Filing for bankruptcy automatically stays, or temporarily stops, most collection actions, including foreclosure. This stay goes into effect immediately after you file your bankruptcy case and you do not need to make a special request to the court to get the stay's protection. If your mortgage lender has already begun foreclosure proceedings by the time you file for bankruptcy, the foreclosure is immediately stopped by the automatic stay. If your lender has not yet begun the foreclosure process, he cannot start it while the stay is in place.

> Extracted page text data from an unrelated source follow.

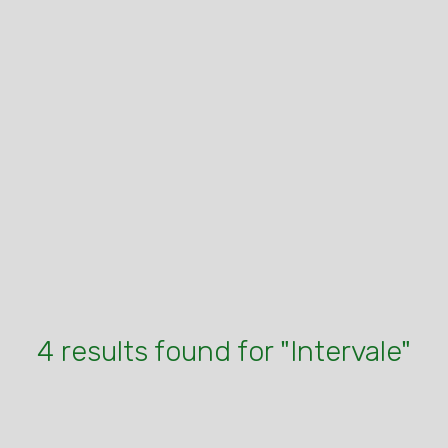
4 results found for "Intervale"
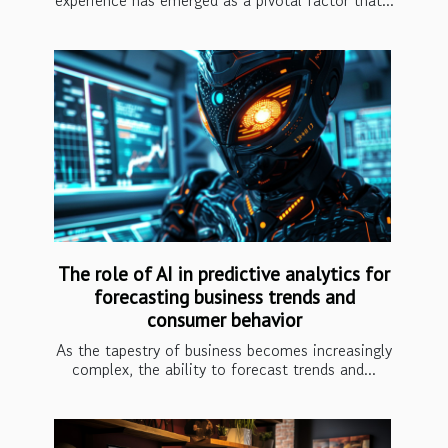
experience has emerged as a pivotal factor that...
The role of AI in predictive analytics for
forecasting business trends and
consumer behavior
As the tapestry of business becomes increasingly
complex, the ability to forecast trends and...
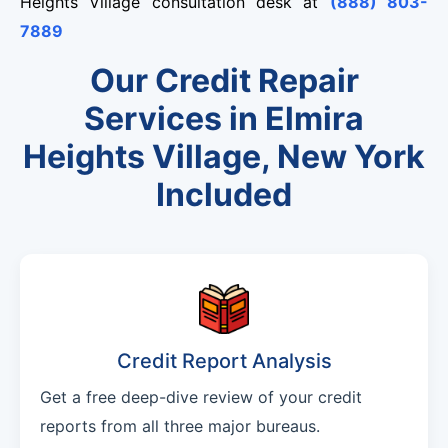
Heights Village consultation desk at
(888) 803-
7889
Our Credit Repair
Services in Elmira
Heights Village, New York
Included
Credit Report Analysis
Get a free deep-dive review of your credit
reports from all three major bureaus.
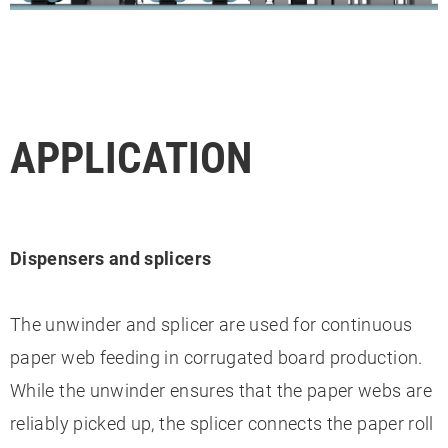
APPLICATION
Dispensers and splicers
The unwinder and splicer are used for continuous
paper web feeding in corrugated board production.
While the unwinder ensures that the paper webs are
reliably picked up, the splicer connects the paper roll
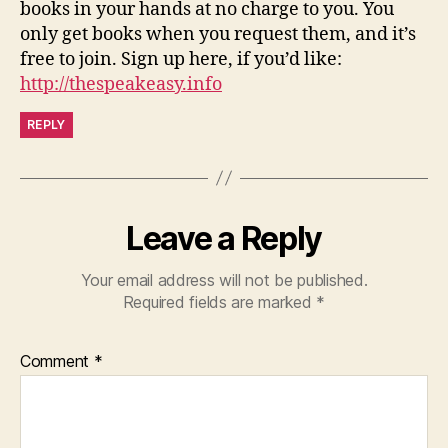
books in your hands at no charge to you. You
only get books when you request them, and it’s
free to join. Sign up here, if you’d like:
http://thespeakeasy.info
REPLY
Leave a Reply
Your email address will not be published.
Required fields are marked
*
Comment
*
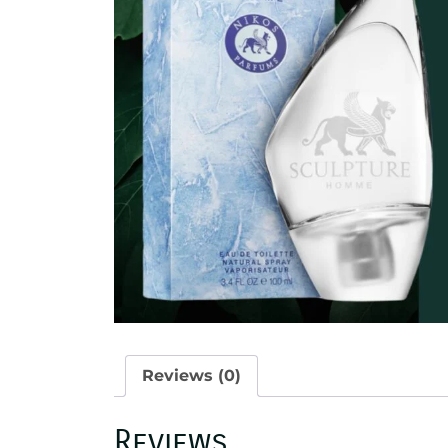
Reviews (0)
Reviews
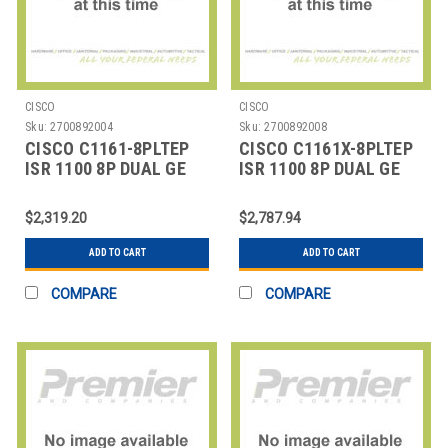
CISCO
CISCO
Sku:
2700892004
Sku:
2700892008
CISCO C1161-8PLTEP
CISCO C1161X-8PLTEP
ISR 1100 8P DUAL GE
ISR 1100 8P DUAL GE
SFP HIGHER
SFP ROUTER
$2,319.20
$2,787.94
ADD TO CART
ADD TO CART
COMPARE
COMPARE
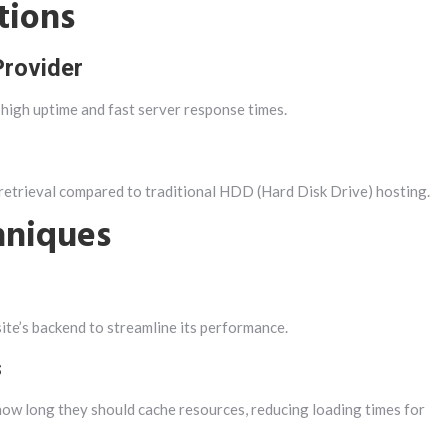
tions
Provider
 high uptime and fast server response times.
 retrieval compared to traditional HDD (Hard Disk Drive) hosting.
hniques
e’s backend to streamline its performance.
s
how long they should cache resources, reducing loading times for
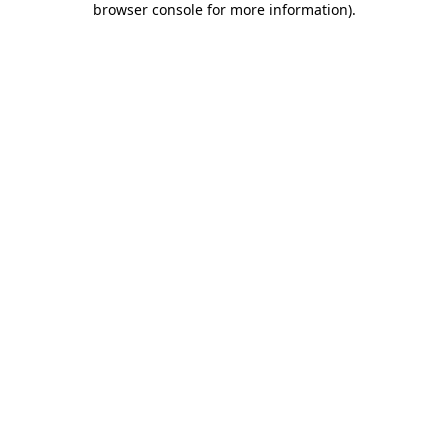
browser console for more information)
.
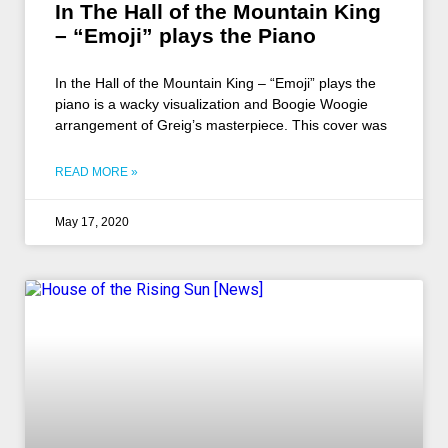
In The Hall of the Mountain King
– “Emoji” plays the Piano
In the Hall of the Mountain King – “Emoji” plays the
piano is a wacky visualization and Boogie Woogie
arrangement of Greig’s masterpiece. This cover was
READ MORE »
May 17, 2020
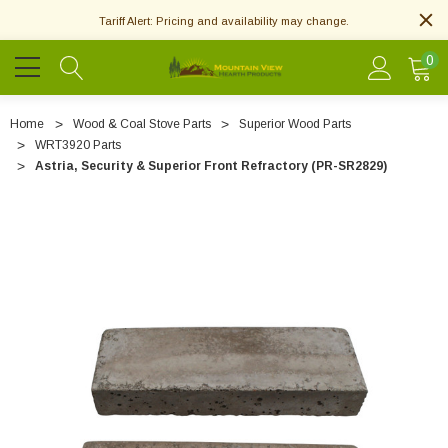
Tariff Alert: Pricing and availability may change.
0
Home
Wood & Coal Stove Parts
Superior Wood Parts
WRT3920 Parts
Astria, Security & Superior Front Refractory (PR-SR2829)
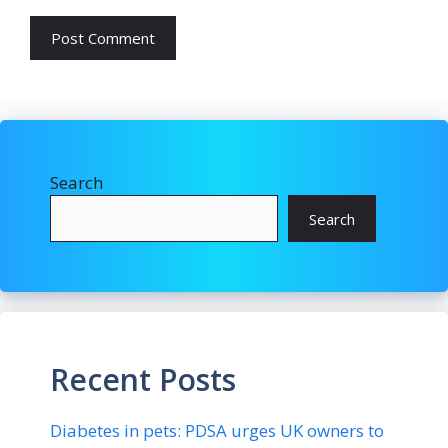
Search
Search
Recent Posts
Diabetes in pets: PDSA urges UK owners to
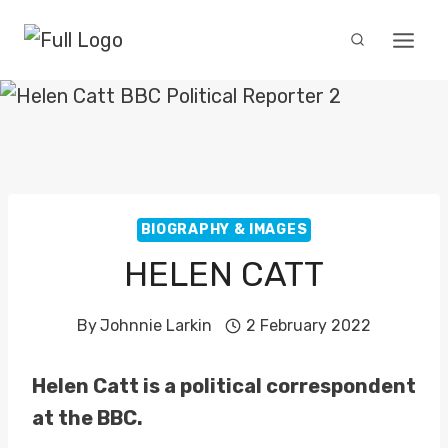
Skip
to
content
BIOGRAPHY & IMAGES
HELEN CATT
By
Johnnie Larkin
2 February 2022
Helen Catt is a political correspondent
at the BBC.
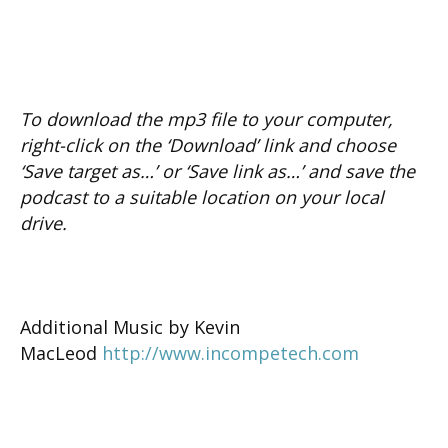
To download the mp3 file to your computer,
right-click on the ‘Download’ link and choose
‘Save target as…’ or ‘Save link as…’ and save the
podcast to a suitable location on your local
drive.
Additional Music by Kevin
MacLeod
http://www.inco
mpetech.com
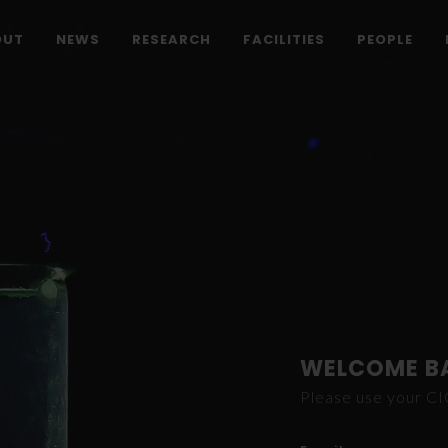
OUT
NEWS
RESEARCH
FACILITIES
PEOPLE
WELCOME B
Please use your C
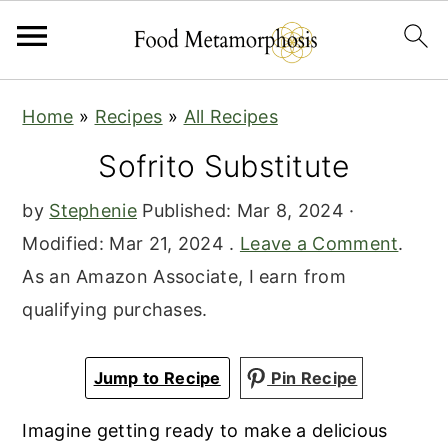
S
S
S
Home
»
Recipes
»
All Recipes
k
k
k
Sofrito Substitute
i
i
i
p
p
p
by
Stephenie
Published:
Mar 8, 2024
·
t
t
t
Modified:
Mar 21, 2024
.
Leave a Comment
.
o
o
o
As an Amazon Associate, I earn from
p
m
p
qualifying purchases.
r
a
r
i
i
i
Jump to Recipe
Pin Recipe
m
n
m
a
c
a
Imagine getting ready to make a delicious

Chapter 7 bankruptcy, also called liquidation bankruptcy because of the possibility of having assets sold to satisfy debts, does not permanently stop a home foreclosure. Chapter 7 bankruptcy does not discharge, or erase, debts you owe to secured creditors, which are debts secured by collateral. Since your home mortgage is secured by the home itself, your lender is considered a secured creditor. If you are behind on your mortgage payments, your lender can ask the court to lift the automatic stay, allowing it to proceed with foreclosure during bankruptcy proceedings and the court can grant this request no matter where you were in the foreclosure process before you filed for bankruptcy.
Chapter 13 bankruptcy involves a restructuring of your debts over a three- or five-year repayment plan. Since this type of bankruptcy gives you the chance to pay past due debts, you can get caught up on your mortgage payments and avoid foreclosure altogether. While you are in your repayment plan period, your lender cannot foreclose unless the court lifts the automatic stay, and you must stay current on your payments while you are completing your repayment plan. You cannot simply pay the past due payments while continuing to fall behind with the payments that come due while you are in bankruptcy.
While your bankruptcy case can postpone or even completely halt foreclosure proceedings against you, your lender can foreclose on your home either before or after your bankruptcy case. Bankruptcy does not create permanent protection against foreclosure. Your lender can foreclose on your home if you fall behind on your payments after your bankruptcy is complete. For example, if you complete your five-year Chapter 13 repayment plan but fall behind on your mortgage payments a year later, your lender will likely be able to foreclose.